I think the key thing about these LLMs is that they upend the notion that speaking requires thinking/understanding/intelligence.
They can "speak", if you mean emit coherent sentences and paragraphs, really well. But there is no understanding of anything, nor thinking, nor what most people would understand as intelligence behind that speaking.
I think that is probably new. I can't think of anything that could speak on this level, and yet be completely and obviously (if you give it like, an hour of back and forth conversation) devoid of intelligence or thinking.

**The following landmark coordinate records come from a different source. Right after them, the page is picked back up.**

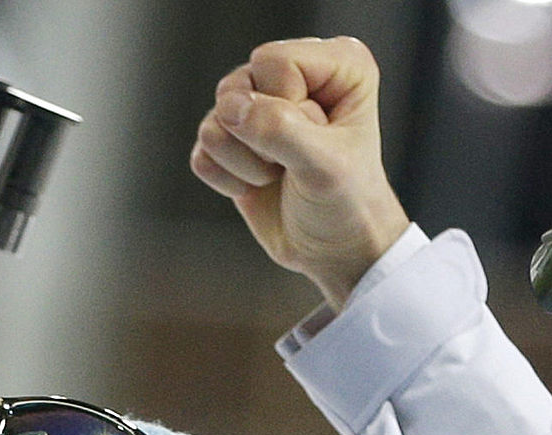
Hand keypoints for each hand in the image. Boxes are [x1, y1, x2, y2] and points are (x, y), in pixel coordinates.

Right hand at [190, 36, 410, 308]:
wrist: (337, 253)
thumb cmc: (349, 206)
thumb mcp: (325, 168)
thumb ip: (279, 130)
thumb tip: (228, 108)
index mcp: (339, 65)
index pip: (275, 63)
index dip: (289, 109)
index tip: (321, 141)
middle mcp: (296, 74)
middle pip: (239, 87)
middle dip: (264, 139)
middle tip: (299, 163)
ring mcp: (260, 104)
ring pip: (216, 118)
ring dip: (247, 162)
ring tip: (284, 175)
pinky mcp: (231, 138)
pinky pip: (202, 150)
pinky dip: (229, 178)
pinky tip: (261, 186)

I think that's what makes people have fantastical notions about how intelligent or useful LLMs are. We're conditioned by the entirety of human history to equate such high-quality "speech" with intelligence.
Now we've developed a slime mold that can write novels. But I think human society will adapt quickly, and recalibrate that association.
Obscurity4340|2 years ago
bondarchuk|2 years ago
Of course it has text input, but if you consider that to be equivalent to sensory perception (which I'd be open to) then a hallucination would mean to act as if something is in the text input when it really isn't, which is not how people use the term.
You could also consider all the input it got during training as its sensory perception (also arguable IMHO), but then a proper hallucination would entail some mistaken classification of the input resulting in incorrect training, which is also not really what's going on I think.
Confabulation is a much more accurate term indeed, going by the first paragraph of wikipedia.
samuellevy|2 years ago
It doesn't matter if the output is correct or not, the process for producing it is identical, and the model has the exact same amount of knowledge about what it's saying... which is to say "none".
This isn't a case of "it's intelligent, but it gets muddled up sometimes". It's more of the case that it's _always_ muddled up, but it's accidentally correct a lot of the time.